Tüm bunların yanı sıra biyografi,
kişisel yaşamının mihenk taşlarını da konu ediniyor: 1974 yılında Ulrike
Meinhof hakkında bir kitap yayınlayan Klaus Rainer Röhl ile evliliği, ikizlerin
doğumu, boşanması, yalnız iki çocuklu bir anne olarak yaşam sürdürme çabası... Ancak
Ditfurth kişisel yaşamına dair kurduğu cümlelerde klişelere sığınmayı seçmiş.
Meinhof hakkında yaratılan dezenformasyonu eleştirirken, kişisel hayatına dair
tahmine dayalı olduğu açıkça belli cümlelerin dökülüvermesi, biyografinin
çizmeyi amaçladığı resme gölge düşürmüş. Sözgelimi ilk gençlik yıllarında
Ulrike’nin aşık olduğu Maria ile olan ilişkilerini anlatırken, ya da annesi
fırtınalı bir gecede öldüğü için Ulrike’nin her zaman fırtınadan korktuğunu
iddia ederken.
Ulrike Meinhof kimdi?
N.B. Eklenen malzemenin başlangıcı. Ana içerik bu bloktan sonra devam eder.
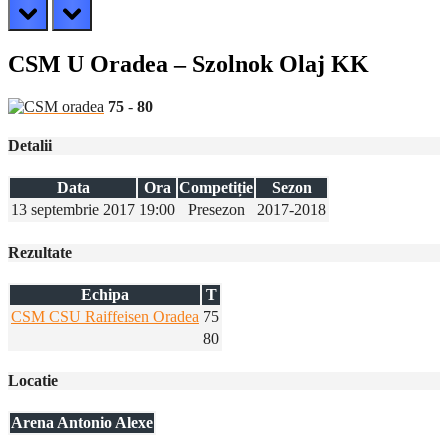
prev
next
CSM U Oradea – Szolnok Olaj KK
75
-
80
Detalii
Data
Ora
Competiție
Sezon
13 septembrie 2017
19:00
Presezon
2017-2018
Rezultate
Echipa
T
CSM CSU Raiffeisen Oradea
75
80
Locatie
Arena Antonio Alexe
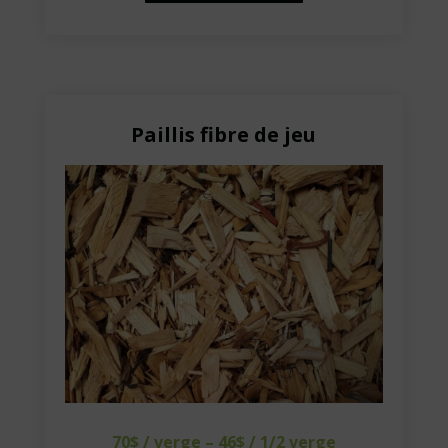
Paillis fibre de jeu
70$ / verge – 46$ / 1/2 verge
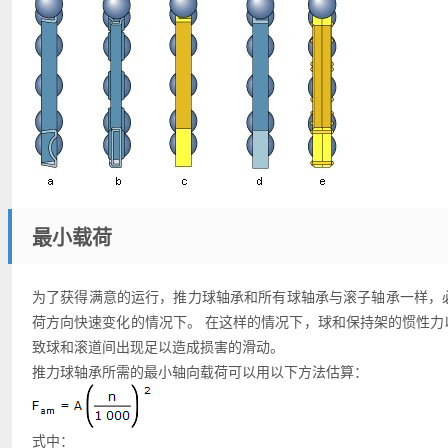
最小载荷
为了获得满意的运行，推力球轴承和所有球轴承与滚子轴承一样，
荷方向快速变化的情况下。 在这样的情况下，球和保持架的惯性
致球和滚道间出现足以造成损害的滑动。
推力球轴承所需的最小轴向载荷可以用以下方法估算：
式中：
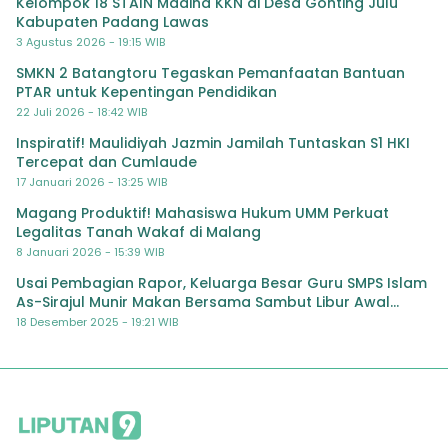
Kelompok 18 STAIN Madina KKN di Desa Gonting Julu
Kabupaten Padang Lawas
3 Agustus 2026 - 19:15 WIB
SMKN 2 Batangtoru Tegaskan Pemanfaatan Bantuan
PTAR untuk Kepentingan Pendidikan
22 Juli 2026 - 18:42 WIB
Inspiratif! Maulidiyah Jazmin Jamilah Tuntaskan S1 HKI
Tercepat dan Cumlaude
17 Januari 2026 - 13:25 WIB
Magang Produktif! Mahasiswa Hukum UMM Perkuat
Legalitas Tanah Wakaf di Malang
8 Januari 2026 - 15:39 WIB
Usai Pembagian Rapor, Keluarga Besar Guru SMPS Islam
As-Sirajul Munir Makan Bersama Sambut Libur Awal
Semester
18 Desember 2025 - 19:21 WIB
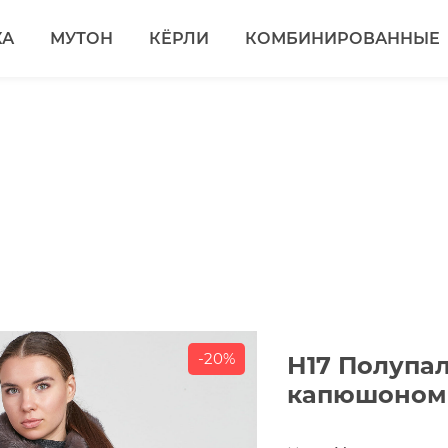
КА
МУТОН
КЁРЛИ
КОМБИНИРОВАННЫЕ
-20%
Н17 Полупа
капюшоном 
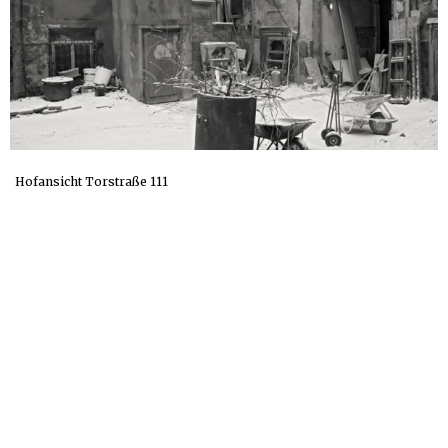
Hofansicht Torstraße 111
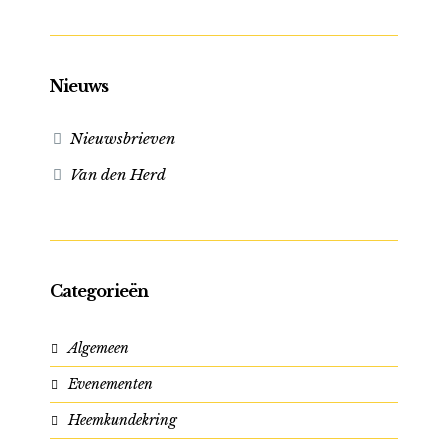
Nieuws
Nieuwsbrieven
Van den Herd
Categorieën
Algemeen
Evenementen
Heemkundekring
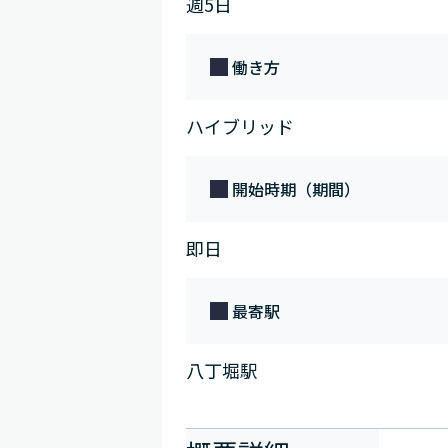
週5日
働き方
ハイブリッド
開始時期（期間）
即日
最寄駅
八丁堀駅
Ulrike
Meinhof kadındı, komünisti, silahlı mücadeleyi seçmişti, yakalandı, beyaz
işkenceye maruz kaldı ve Stammheim’daki hücresinde ölü bulundu. Burjuva
toplumunun idealize ettiği yaşam şeklini reddetti. Hücresinde ölü bulunduktan
sonra Hessen eyaletinde yayınlanan gazeteye verilen “vergi mükellefleri” imzalı
bir ilanda, aldığı ölüm kararı için kendisine teşekkür edilmesi ya da aradan
yıllar geçtikten sonra 2001 yılında hâlâ onu bir yere konduramayan akılların beynini
incelemeye yeltenmelerine şaşmamalı. Ne de olsa toplumlarımız bu ideale
dayanıyor.
Türkçe çeviriye dair not:
Redaksiyon yapılırken parlamento dışı muhalefetin Almanca kısaltması olan APO, kitabın
bazı yerlerinde açıklama yapılmaksızın bırakılmış, APO’nun Almancadaki
karşılığını bilmeyen okuyucunun metni anlamasını imkânsızlaştıran bu hatayı yayınevlerimizin
kabarık kabahat defterlerine ekleyelim.
ULRIKE MEINHOF, Jutta Ditfurth,
Çev. Saliha Nazlı Kaya, Agora Kitaplığı, 2010.